Introduction

Rheumatoid arthritis (RA) is one of the common inflammatory disease. It leads to bone and cartilage destruction. Etiology of RA is still unclear, but there is no doubt about its autoimmune background [1]. Early diagnosis is crucial in RA. Presence of autoantibodies in serum is one of the known factors observed in preclinical phase of RA, in some cases even 4 years before disease onset. But their composition may be different and patient dependent [2]. Rheumatoid factor (RFs) and anti-citrullinated peptide antibodies (ACPAs) are the most frequently markers used in disease diagnosis. However, RFs have low specificity [3]. ACPAs are considered as more specific, but repertoire of peptides recognized by ACPAs increase with disease progress. Moreover, before RA symptoms onset, reaction of antibodies may be characteristic also for healthy ACPA-positive individuals [2]. RA patients possess also higher level of osteoprotegerin, soluble receptor activator of nuclear factor kappa B ligand (RANKL) and hyaluronan, as well as chondroitin sulphate in serum, but those molecules are also characteristic for other diseases [46].

That, fast and correct diagnosis (sometimes also define of a future disease) is difficult and in clinical practice usually impossible. Spectroscopic analysis, especially infrared spectroscopy (IR), seems to be promising tool in a diagnostic process. IR has been used in the study of biological samples. The IR spectrum of biological samples can be divided into windows correspond to groups of bioorganic compounds: fatty acid (W1 3000–2800 cm−1), peptides and proteins (W2 1800–1500 cm−1), proteins, phosphate-carrying compounds and fatty acid (W3 1500–1200 cm−1), carbohydrates (W4 1200–900 cm−1). The fragment W5 (900–750 cm−1) corresponds to specific peaks unique for the sample [7, 8].

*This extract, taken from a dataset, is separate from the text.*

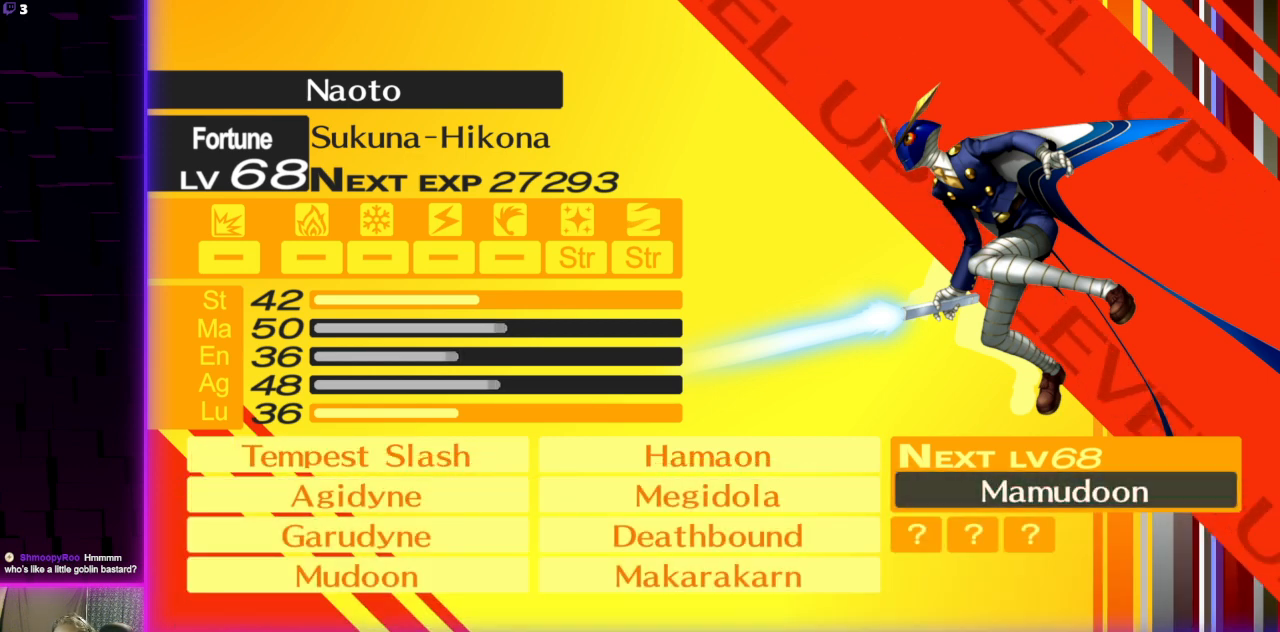
{"buttons": [], "left_stick": "center", "right_stick": "center", "events": []}
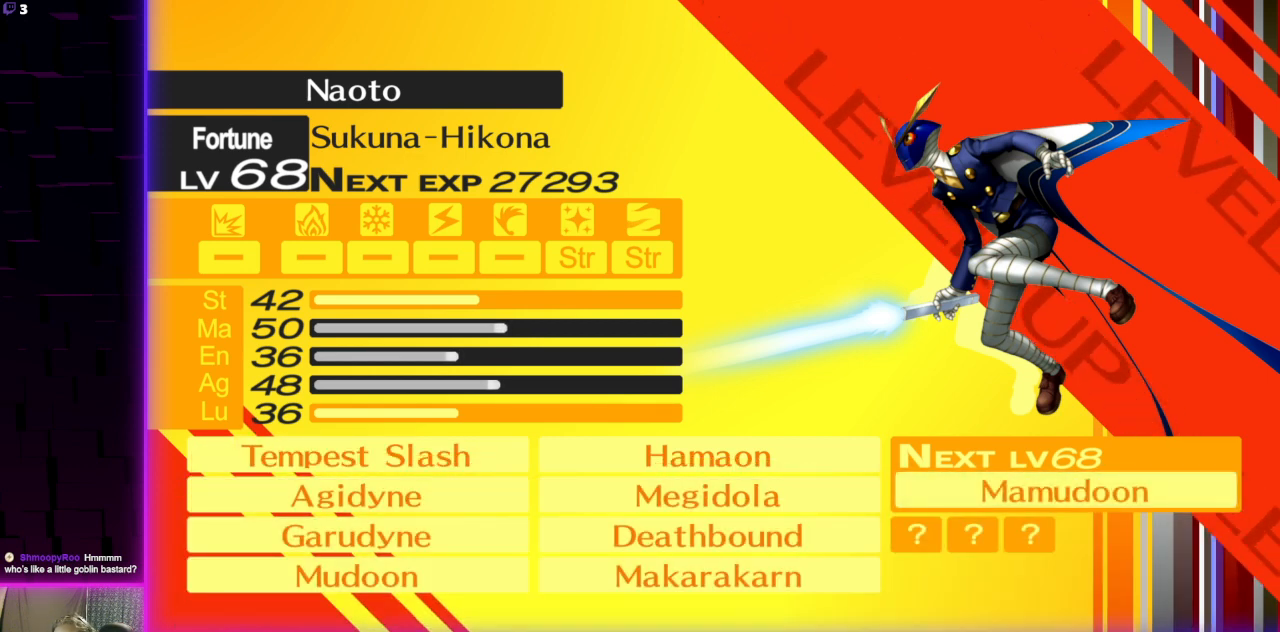
{"buttons": ["A"], "left_stick": "center", "right_stick": "center", "events": [[467, "A", "down"]]}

The aim of this work was to determine the fragments of IR spectra of human sera, characteristic for RA patients.

Experimental

Sera

In the experiment 40 sera of blood donors (BD) from Swietokrzyskie Blood Center in Kielce (age average 37.83 ± 14.96), and 29 sera of RA patients (age average 62 ± 13.95) from Swietokrzyskie Rheumathology Center in Konskie were used. Based on age of the individuals, samples were divided into two groups: the young group—50 years old or less (26 blood donors; 5 RA patients); old group—50 years old and more (14 blood donors; 24 RA patients). Sera were stored at −20 °C until measurement of IR spectra. Samples were collected with the approval of the Ethics Committee of the Regional Chamber of Physicians in Kielce.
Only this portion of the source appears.